So in this case, if you can still upper bound your unnormalized distribution,

you can say that this constant m, this tilde m,

just includes the normalization constant somehow.

So you don't know the normalization, but

you can upper bound the distribution with some constant and this will still work.

So, as a summary, this method is called rejection sampling.

And it's kind of universally applicable, so it's really often that you can

upper bound your distribution and generate samples from it like this.

But the downside is that if q and p are too different from each other,

then you have to choose large constant m and

then you will have to reject most of the points.

And so if, for example, m is 100, then to generate just one point from your actual

distribution, the blue curve, you'll have to generate 100 points and

then on average just one of them will be accepted.
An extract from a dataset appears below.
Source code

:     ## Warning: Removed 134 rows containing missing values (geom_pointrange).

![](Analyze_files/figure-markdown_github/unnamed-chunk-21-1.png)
And another problem with this approach is that if you

apply to multidimensional case, it will still work,

but the constant m will probably be very, very large.
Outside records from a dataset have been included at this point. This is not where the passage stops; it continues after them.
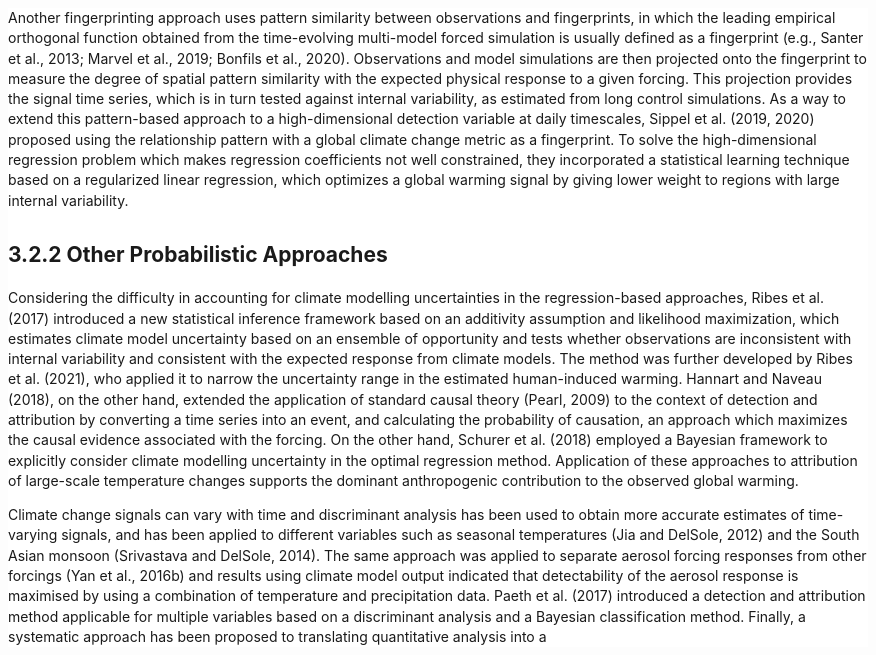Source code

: Another fingerprinting approach uses pattern similarity between observations and fingerprints, in which the 
leading empirical orthogonal function obtained from the time-evolving multi-model forced simulation is 
usually defined as a fingerprint (e.g., Santer et al., 2013; Marvel et al., 2019; Bonfils et al., 2020). 
Observations and model simulations are then projected onto the fingerprint to measure the degree of spatial 
pattern similarity with the expected physical response to a given forcing. This projection provides the signal 
time series, which is in turn tested against internal variability, as estimated from long control simulations. As 
a way to extend this pattern-based approach to a high-dimensional detection variable at daily timescales, 
Sippel et al. (2019, 2020) proposed using the relationship pattern with a global climate change metric as a 
fingerprint. To solve the high-dimensional regression problem which makes regression coefficients not well 
constrained, they incorporated a statistical learning technique based on a regularized linear regression, which 
optimizes a global warming signal by giving lower weight to regions with large internal variability.  

## 3.2.2  Other Probabilistic Approaches 
 
Considering the difficulty in accounting for climate modelling uncertainties in the regression-based 
approaches, Ribes et al. (2017) introduced a new statistical inference framework based on an additivity 
assumption and likelihood maximization, which estimates climate model uncertainty based on an ensemble 
of opportunity and tests whether observations are inconsistent with internal variability and consistent with 
the expected response from climate models. The method was further developed by Ribes et al. (2021), who 
applied it to narrow the uncertainty range in the estimated human-induced warming. Hannart and Naveau 
(2018), on the other hand, extended the application of standard causal theory (Pearl, 2009) to the context of 
detection and attribution by converting a time series into an event, and calculating the probability of 
causation, an approach which maximizes the causal evidence associated with the forcing. On the other hand, 
Schurer et al. (2018) employed a Bayesian framework to explicitly consider climate modelling uncertainty in 
the optimal regression method. Application of these approaches to attribution of large-scale temperature 
changes supports the dominant anthropogenic contribution to the observed global warming. 
 
Climate change signals can vary with time and discriminant analysis has been used to obtain more accurate 
estimates of time-varying signals, and has been applied to different variables such as seasonal temperatures 
(Jia and DelSole, 2012) and the South Asian monsoon (Srivastava and DelSole, 2014). The same approach 
was applied to separate aerosol forcing responses from other forcings (Yan et al., 2016b) and results using 
climate model output indicated that detectability of the aerosol response is maximised by using a 
combination of temperature and precipitation data. Paeth et al. (2017) introduced a detection and attribution 
method applicable for multiple variables based on a discriminant analysis and a Bayesian classification 
method. Finally, a systematic approach has been proposed to translating quantitative analysis into a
So it's kind of exponential in the number of dimensions.

And it's really improbable that you will be able to upper-bound your complicated

distribution in ten-dimensional space with a constant smaller than, for

example, 1 million.

And having a constant 1 million means that to generate just one point,

you have to wait a million computational cycles, which is a lot.

So this is a method for one dimension or maybe a few dimensions,

but not like thousand-dimensional spaces.

[MUSIC]